Review Summary: Another one?
As one of Sensory Deprivation’s many shorter endeavors, it’d be fair to assume that Deprived Senses provides a pretty enjoyable some-noise rock / some-enjoyable nonsensical psychedelic and ambient jam that lasts under twenty minutes. And that’d be a very fair assumption to make, especially when it comes to the act’s third EP. The record is wonderfully accessible, and takes absolutely no effort and very little time to sit down for an hour and listen three or four times, have a good time, and never come back. SD’s guitar playing has always been fairly unoriginal but easily grooved to, the drumming has always been competent, and there’s never really been a strong bass or vocal presence. To be frank, this EP is basically representative of SD’s overall style and its ensuing tendencies.
The record’s opener, Inhypobolyptic, is a chaotic swirling mass of sharp guitar lines and lost vocal lines taken right from the peak of psychedelia. The song works wonders in building tension; in Oceanic style guitars race around each other, racing to an eventual top of a climactic mountain. The opener does a decent enough job in teasing the heartrate, but unfortunately overstays its welcome by nearly 2 minutes of its 4:30 runtime. The record’s second song, Saturated, does very little to stray from the style of the first track. Instead the only sort of noticeable difference is that Saturated manages to put into gear a very natural-feeling groove.

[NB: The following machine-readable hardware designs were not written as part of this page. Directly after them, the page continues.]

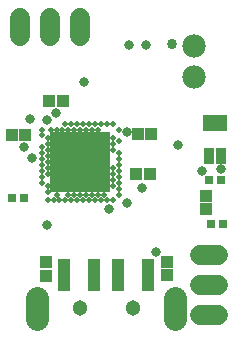
<source format=gbr>
G04 EAGLE Gerber X2 export*
G75*
%MOMM*%
%FSLAX34Y34*%
%LPD*%
%AMOC8*
5,1,8,0,0,1.08239X$1,22.5*%
G01*
%ADD10R,0.803200X0.803200*%
%ADD11R,1.053200X1.103200*%
%ADD12C,1.727200*%
%ADD13C,1.981200*%
%ADD14R,5.053200X5.053200*%
%ADD15C,0.478200*%
%ADD16R,1.003200X2.703200*%
%ADD17C,1.981200*%
%ADD18C,1.303200*%
%ADD19C,1.003200*%
%ADD20R,1.103200X1.053200*%
%ADD21R,0.943200X1.453200*%
%ADD22R,2.003200X1.453200*%
%ADD23C,0.858000*%
%ADD24C,0.808000*%


D10*
X48942Y212090D03*
X38942Y212090D03*
D11*
X50250Y265430D03*
X38650Y265430D03*
X144060Y232410D03*
X155660Y232410D03*
X156930Y266700D03*
X145330Y266700D03*
X70400Y294640D03*
X82000Y294640D03*
D12*
X45720Y349250D02*
X45720Y364490D01*
X71120Y364490D02*
X71120Y349250D01*
X96520Y349250D02*
X96520Y364490D01*
X198120Y163830D02*
X213360Y163830D01*
X213360Y138430D02*
X198120Y138430D01*
X198120Y113030D02*
X213360Y113030D01*
D13*
X192720Y314660D03*
X192720Y340660D03*
D14*
X96520Y242570D03*
D15*
X69020Y242570D03*
X69020Y247570D03*
X69020Y252570D03*
X69020Y257570D03*
X69020Y262570D03*
X64020Y265070D03*
X64020Y255070D03*
X64020Y250070D03*
X64020Y245070D03*
X64020Y240070D03*
X69020Y237570D03*
X69020Y232570D03*
X64020Y235070D03*
X64020Y230070D03*
X64020Y225070D03*
X69020Y222570D03*
X69020Y217570D03*
X69020Y210070D03*
X74020Y210070D03*
X76520Y215070D03*
X79020Y210070D03*
X84020Y210070D03*
X89020Y210070D03*
X94020Y210070D03*
X99020Y210070D03*
X104020Y210070D03*
X109020Y210070D03*
X114020Y210070D03*
X119020Y210070D03*
X124020Y210070D03*
X116520Y215070D03*
X111520Y215070D03*
X106520Y215070D03*
X101520Y215070D03*
X96520Y215070D03*
X91520Y215070D03*
X86520Y215070D03*
X124020Y222570D03*
X129020Y220070D03*
X129020Y215070D03*
X129020Y225070D03*
X124020Y227570D03*
X129020Y230070D03*
X124020Y232570D03*
X124020Y237570D03*
X129020Y235070D03*
X129020Y240070D03*
X129020Y245070D03*
X129020Y250070D03*
X124020Y252570D03*
X124020Y257570D03*
X129020Y260070D03*
X124020Y262570D03*
X129020Y270070D03*
X64020Y270070D03*
X76520Y270070D03*
X81520Y270070D03*
X86520Y270070D03*
X89020Y275070D03*
X91520Y270070D03*
X94020Y275070D03*
X96520Y270070D03*
X99020Y275070D03*
X101520Y270070D03*
X104020Y275070D03*
X106520Y270070D03*
X109020Y275070D03*
X111520Y270070D03*
X114020Y275070D03*
X119020Y275070D03*
X124020Y275070D03*
X71520Y270070D03*
X84020Y275070D03*
D16*
X108348Y146584D03*
X128888Y146584D03*
X83110Y146584D03*
D17*
X60118Y127274D02*
X60118Y109494D01*
X177118Y109494D02*
X177118Y127274D01*
D16*
X153618Y146584D03*
D18*
X96118Y119084D03*
X141118Y119084D03*
D19*
X177118Y122384D03*
X177118Y126384D03*
X177118Y114384D03*
X177118Y110384D03*
X60118Y122384D03*
X60118Y126384D03*
X60118Y114384D03*
X60118Y110384D03*
D20*
X169672Y146600D03*
X169672Y158200D03*
X67564Y157946D03*
X67564Y146346D03*
D10*
X207090Y190500D03*
X217090Y190500D03*
X205820Y227330D03*
X215820Y227330D03*
D20*
X203200Y202480D03*
X203200Y214080D03*
D21*
X216120Y247870D03*
D22*
X210820Y275370D03*
D21*
X205520Y247870D03*
D23*
X174244Y342392D03*
D24*
X160338Y166688D03*
X53975Y279400D03*
X49213Y255588D03*
X120650Y203200D03*
X138113Y341313D03*
X152400Y341313D03*
X68263Y277813D03*
X99568Y310706D03*
X136525Y268288D03*
X179388Y257175D03*
X76200Y284163D03*
X215900Y236538D03*
X200025Y234950D03*
X55563Y246063D03*
X68263Y188913D03*
X149225Y220663D03*
X136525Y207963D03*
M02*

</source>
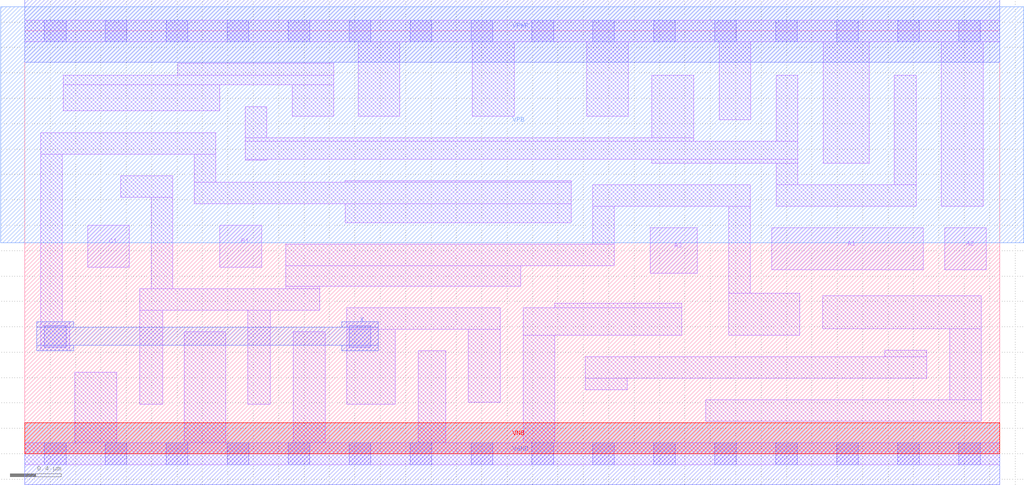
<source format=lef>
# Copyright 2020 The SkyWater PDK Authors
#
# Licensed under the Apache License, Version 2.0 (the "License");
# you may not use this file except in compliance with the License.
# You may obtain a copy of the License at
#
#     https://www.apache.org/licenses/LICENSE-2.0
#
# Unless required by applicable law or agreed to in writing, software
# distributed under the License is distributed on an "AS IS" BASIS,
# WITHOUT WARRANTIES OR CONDITIONS OF ANY KIND, either express or implied.
# See the License for the specific language governing permissions and
# limitations under the License.
#
# SPDX-License-Identifier: Apache-2.0

VERSION 5.7 ;
  NOWIREEXTENSIONATPIN ON ;
  DIVIDERCHAR "/" ;
  BUSBITCHARS "[]" ;
MACRO sky130_fd_sc_ls__a311o_4
  CLASS CORE ;
  FOREIGN sky130_fd_sc_ls__a311o_4 ;
  ORIGIN  0.000000  0.000000 ;
  SIZE  7.680000 BY  3.330000 ;
  SYMMETRY X Y ;
  SITE unit ;
  PIN A1
    ANTENNAGATEAREA  0.492000 ;
    DIRECTION INPUT ;
    USE SIGNAL ;
    PORT
      LAYER li1 ;
        RECT 5.885000 1.450000 7.075000 1.780000 ;
    END
  END A1
  PIN A2
    ANTENNAGATEAREA  0.492000 ;
    DIRECTION INPUT ;
    USE SIGNAL ;
    PORT
      LAYER li1 ;
        RECT 7.245000 1.450000 7.575000 1.780000 ;
    END
  END A2
  PIN A3
    ANTENNAGATEAREA  0.492000 ;
    DIRECTION INPUT ;
    USE SIGNAL ;
    PORT
      LAYER li1 ;
        RECT 4.925000 1.420000 5.295000 1.780000 ;
    END
  END A3
  PIN B1
    ANTENNAGATEAREA  0.492000 ;
    DIRECTION INPUT ;
    USE SIGNAL ;
    PORT
      LAYER li1 ;
        RECT 1.535000 1.470000 1.865000 1.800000 ;
    END
  END B1
  PIN C1
    ANTENNAGATEAREA  0.492000 ;
    DIRECTION INPUT ;
    USE SIGNAL ;
    PORT
      LAYER li1 ;
        RECT 0.495000 1.470000 0.825000 1.800000 ;
    END
  END C1
  PIN X
    ANTENNADIFFAREA  1.086400 ;
    DIRECTION OUTPUT ;
    USE SIGNAL ;
    PORT
      LAYER met1 ;
        RECT 0.095000 0.810000 0.385000 0.855000 ;
        RECT 0.095000 0.855000 2.785000 0.995000 ;
        RECT 0.095000 0.995000 0.385000 1.040000 ;
        RECT 2.495000 0.810000 2.785000 0.855000 ;
        RECT 2.495000 0.995000 2.785000 1.040000 ;
    END
  END X
  PIN VGND
    DIRECTION INOUT ;
    SHAPE ABUTMENT ;
    USE GROUND ;
    PORT
      LAYER met1 ;
        RECT 0.000000 -0.245000 7.680000 0.245000 ;
    END
  END VGND
  PIN VNB
    DIRECTION INOUT ;
    USE GROUND ;
    PORT
      LAYER pwell ;
        RECT 0.000000 0.000000 7.680000 0.245000 ;
    END
  END VNB
  PIN VPB
    DIRECTION INOUT ;
    USE POWER ;
    PORT
      LAYER nwell ;
        RECT -0.190000 1.660000 7.870000 3.520000 ;
    END
  END VPB
  PIN VPWR
    DIRECTION INOUT ;
    SHAPE ABUTMENT ;
    USE POWER ;
    PORT
      LAYER met1 ;
        RECT 0.000000 3.085000 7.680000 3.575000 ;
    END
  END VPWR
  OBS
    LAYER li1 ;
      RECT 0.000000 -0.085000 7.680000 0.085000 ;
      RECT 0.000000  3.245000 7.680000 3.415000 ;
      RECT 0.125000  0.810000 0.355000 1.040000 ;
      RECT 0.125000  1.040000 0.295000 2.360000 ;
      RECT 0.125000  2.360000 1.505000 2.530000 ;
      RECT 0.305000  2.700000 1.535000 2.905000 ;
      RECT 0.305000  2.905000 2.435000 2.980000 ;
      RECT 0.395000  0.085000 0.725000 0.640000 ;
      RECT 0.755000  2.020000 1.165000 2.190000 ;
      RECT 0.905000  0.390000 1.085000 1.130000 ;
      RECT 0.905000  1.130000 2.325000 1.300000 ;
      RECT 0.995000  1.300000 1.165000 2.020000 ;
      RECT 1.205000  2.980000 2.435000 3.075000 ;
      RECT 1.255000  0.085000 1.585000 0.960000 ;
      RECT 1.335000  1.970000 4.305000 2.140000 ;
      RECT 1.335000  2.140000 1.505000 2.360000 ;
      RECT 1.735000  2.310000 1.905000 2.320000 ;
      RECT 1.735000  2.320000 6.090000 2.460000 ;
      RECT 1.735000  2.460000 5.270000 2.490000 ;
      RECT 1.735000  2.490000 1.905000 2.735000 ;
      RECT 1.755000  0.390000 1.935000 1.130000 ;
      RECT 2.055000  1.300000 2.325000 1.320000 ;
      RECT 2.055000  1.320000 3.905000 1.480000 ;
      RECT 2.055000  1.480000 4.645000 1.650000 ;
      RECT 2.105000  2.660000 2.435000 2.905000 ;
      RECT 2.115000  0.085000 2.365000 0.960000 ;
      RECT 2.525000  1.820000 4.305000 1.970000 ;
      RECT 2.525000  2.140000 4.305000 2.150000 ;
      RECT 2.535000  0.390000 2.920000 0.980000 ;
      RECT 2.535000  0.980000 3.745000 1.150000 ;
      RECT 2.625000  2.660000 2.955000 3.245000 ;
      RECT 3.100000  0.085000 3.315000 0.810000 ;
      RECT 3.495000  0.405000 3.745000 0.980000 ;
      RECT 3.525000  2.660000 3.855000 3.245000 ;
      RECT 3.925000  0.085000 4.175000 0.935000 ;
      RECT 3.925000  0.935000 5.175000 1.150000 ;
      RECT 4.175000  1.150000 5.175000 1.185000 ;
      RECT 4.415000  0.505000 4.745000 0.595000 ;
      RECT 4.415000  0.595000 7.105000 0.765000 ;
      RECT 4.425000  2.660000 4.755000 3.245000 ;
      RECT 4.475000  1.650000 4.645000 1.950000 ;
      RECT 4.475000  1.950000 5.715000 2.120000 ;
      RECT 4.940000  2.290000 6.090000 2.320000 ;
      RECT 4.940000  2.490000 5.270000 2.980000 ;
      RECT 5.365000  0.255000 7.535000 0.425000 ;
      RECT 5.470000  2.630000 5.720000 3.245000 ;
      RECT 5.545000  0.935000 6.105000 1.265000 ;
      RECT 5.545000  1.265000 5.715000 1.950000 ;
      RECT 5.920000  1.950000 7.020000 2.120000 ;
      RECT 5.920000  2.120000 6.090000 2.290000 ;
      RECT 5.920000  2.460000 6.090000 2.980000 ;
      RECT 6.285000  0.985000 7.535000 1.245000 ;
      RECT 6.290000  2.290000 6.650000 3.245000 ;
      RECT 6.775000  0.765000 7.105000 0.815000 ;
      RECT 6.850000  2.120000 7.020000 2.980000 ;
      RECT 7.220000  1.950000 7.550000 3.245000 ;
      RECT 7.285000  0.425000 7.535000 0.985000 ;
    LAYER mcon ;
      RECT 0.155000 -0.085000 0.325000 0.085000 ;
      RECT 0.155000  0.840000 0.325000 1.010000 ;
      RECT 0.155000  3.245000 0.325000 3.415000 ;
      RECT 0.635000 -0.085000 0.805000 0.085000 ;
      RECT 0.635000  3.245000 0.805000 3.415000 ;
      RECT 1.115000 -0.085000 1.285000 0.085000 ;
      RECT 1.115000  3.245000 1.285000 3.415000 ;
      RECT 1.595000 -0.085000 1.765000 0.085000 ;
      RECT 1.595000  3.245000 1.765000 3.415000 ;
      RECT 2.075000 -0.085000 2.245000 0.085000 ;
      RECT 2.075000  3.245000 2.245000 3.415000 ;
      RECT 2.555000 -0.085000 2.725000 0.085000 ;
      RECT 2.555000  0.840000 2.725000 1.010000 ;
      RECT 2.555000  3.245000 2.725000 3.415000 ;
      RECT 3.035000 -0.085000 3.205000 0.085000 ;
      RECT 3.035000  3.245000 3.205000 3.415000 ;
      RECT 3.515000 -0.085000 3.685000 0.085000 ;
      RECT 3.515000  3.245000 3.685000 3.415000 ;
      RECT 3.995000 -0.085000 4.165000 0.085000 ;
      RECT 3.995000  3.245000 4.165000 3.415000 ;
      RECT 4.475000 -0.085000 4.645000 0.085000 ;
      RECT 4.475000  3.245000 4.645000 3.415000 ;
      RECT 4.955000 -0.085000 5.125000 0.085000 ;
      RECT 4.955000  3.245000 5.125000 3.415000 ;
      RECT 5.435000 -0.085000 5.605000 0.085000 ;
      RECT 5.435000  3.245000 5.605000 3.415000 ;
      RECT 5.915000 -0.085000 6.085000 0.085000 ;
      RECT 5.915000  3.245000 6.085000 3.415000 ;
      RECT 6.395000 -0.085000 6.565000 0.085000 ;
      RECT 6.395000  3.245000 6.565000 3.415000 ;
      RECT 6.875000 -0.085000 7.045000 0.085000 ;
      RECT 6.875000  3.245000 7.045000 3.415000 ;
      RECT 7.355000 -0.085000 7.525000 0.085000 ;
      RECT 7.355000  3.245000 7.525000 3.415000 ;
  END
END sky130_fd_sc_ls__a311o_4
END LIBRARY

</source>
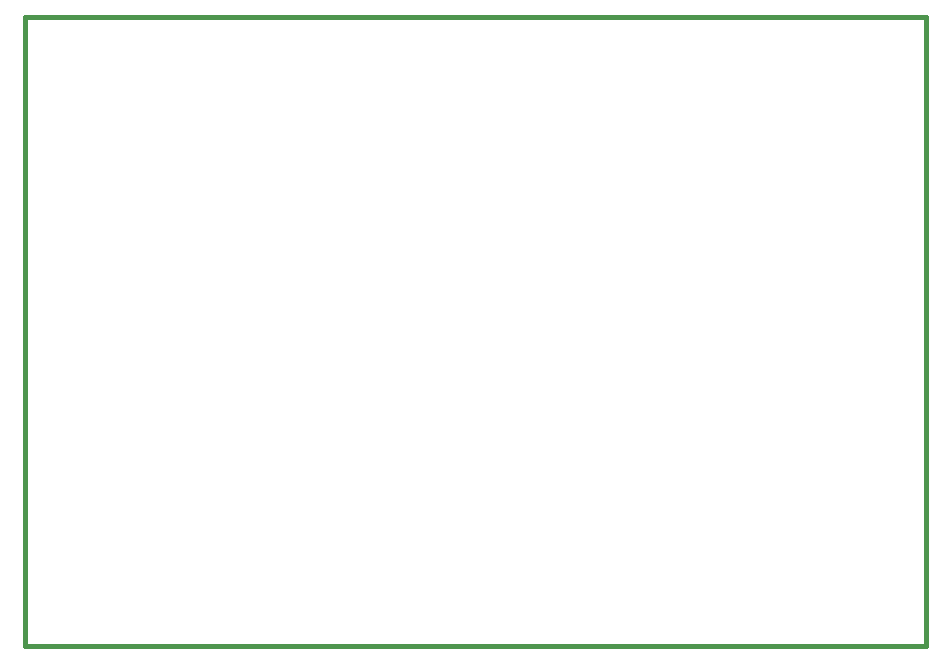
<source format=gko>
G04 Layer: BoardOutline*
G04 EasyEDA v6.4.7, 2020-09-27T19:17:12+06:30*
G04 5f9934904fa34247908da0985e5d9101,0cefe5c53dde44a4b7081b089a27013d,10*
G04 Gerber Generator version 0.2*
G04 Scale: 100 percent, Rotated: No, Reflected: No *
G04 Dimensions in millimeters *
G04 leading zeros omitted , absolute positions ,3 integer and 3 decimal *
%FSLAX33Y33*%
%MOMM*%
G90*
D02*

%ADD10C,0.381000*%
G54D10*
G01X127Y0D02*
G01X76327Y0D01*
G01X76327Y53213D01*
G01X0Y53213D01*
G01X0Y0D01*

%LPD*%
M00*
M02*

</source>
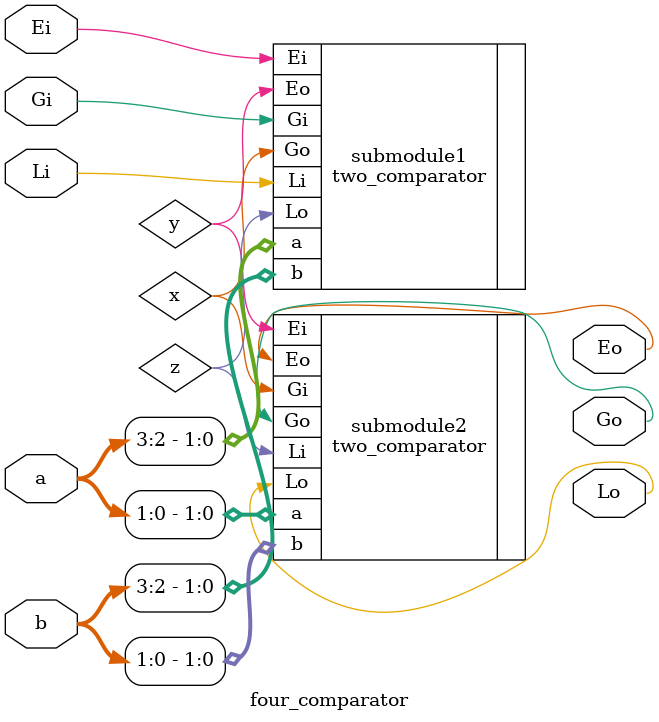
<source format=v>
module four_comparator(a, b, Gi, Ei, Li, Go, Eo, Lo);
	
	input [3:0]	a;
	input [3:0]	b;
	input		Gi, Ei, Li;
	
	output		Go, Eo, Lo;
	
	wire	Go, Eo, Lo;
	wire	x, y, z;
	
	two_comparator submodule1(.a(a[3:2]), .b(b[3:2]), .Gi(Gi), .Ei(Ei), .Li(Li), .Go(x), .Eo(y), .Lo(z));
	two_comparator submodule2(.a(a[1:0]), .b(b[1:0]), .Gi(x), .Ei(y), .Li(z), .Go(Go), .Eo(Eo), .Lo(Lo));

endmodule

</source>
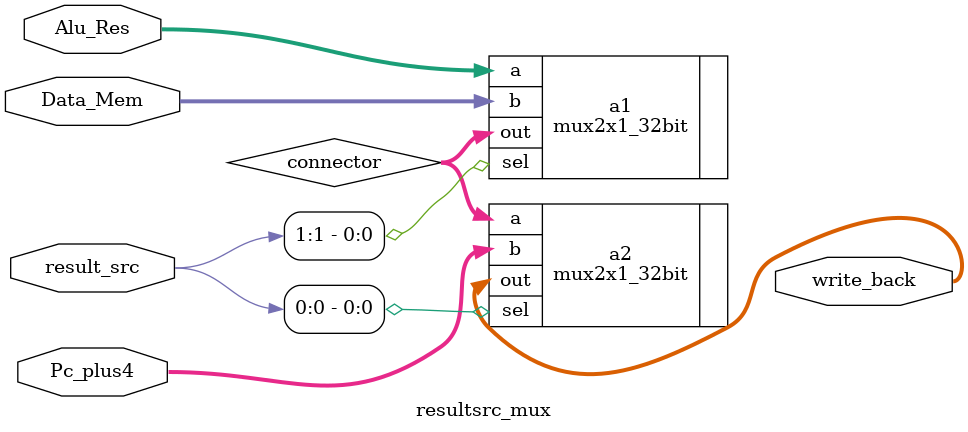
<source format=v>
`include "elements.v"

module resultsrc_mux (
    input [31:0] Alu_Res, Data_Mem, Pc_plus4,
    input [1:0] result_src,
    output [31:0] write_back  
);
wire [31:0] connector;
mux2x1_32bit a1(.a(Alu_Res),.b(Data_Mem),.sel(result_src[1]),.out(connector));
mux2x1_32bit a2(.a(connector),.b(Pc_plus4),.sel(result_src[0]),.out(write_back));


endmodule //resultsrc_mux
</source>
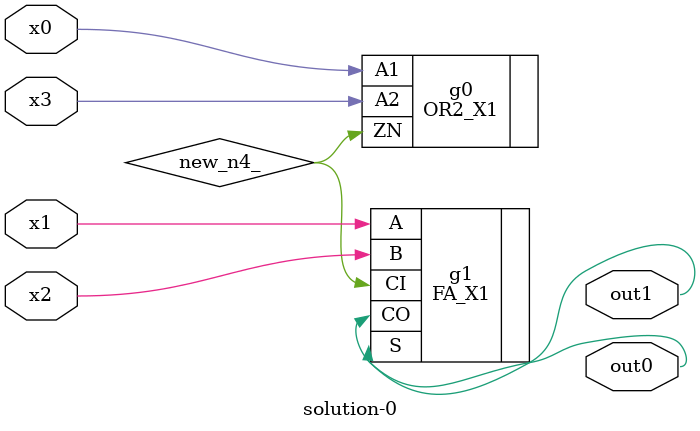
<source format=v>
module \solution-0 (
  x0, x1, x2, x3,
  out0, out1 );
  input x0, x1, x2, x3;
  output out0, out1;
  wire new_n4_;
  OR2_X1  g0(.A1(x0), .A2(x3), .ZN(new_n4_));
  FA_X1  g1(.A(x1), .B(x2), .CI(new_n4_), .CO(out1), .S(out0));
endmodule

</source>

It’s actually really funny that it turned out this way because it seems SD mastermind Brendan Nixon wrote one song, duplicated it, and gave one copy a post-metal structure and gave the other a funk structure. Nonetheless, the noise rock and psychedelic vibes remain incredibly prominent in these two first tracks. The record’s closer, Britt, breaks away from that overall sound and branches into a much more speedy and cool territory. Rhythmic riffs that remind all too much of GY!BE kick the song off, pushing it quickly and almost forcefully into a fearful and panicked state. Unfortunately the vocals in Britt become a nuisance, destroying an otherwise very solid track.
SD’s third EP is about as simple as this writing makes it seem. In some spots the music works really well, albeit unoriginal, and in other spots it may seem tremendously amateur. But Brendan Nixon manages to find a great niche in his cool combination of noise rock, 60’s LSD-laden swirliness, and his very own brand of atmospheric surroundings. These three tracks are great for an occasional jam but fail to demand any sort of revisiting; instead this EP is just an important steppingstone for the seemingly endless stream of Sensory Deprivation records.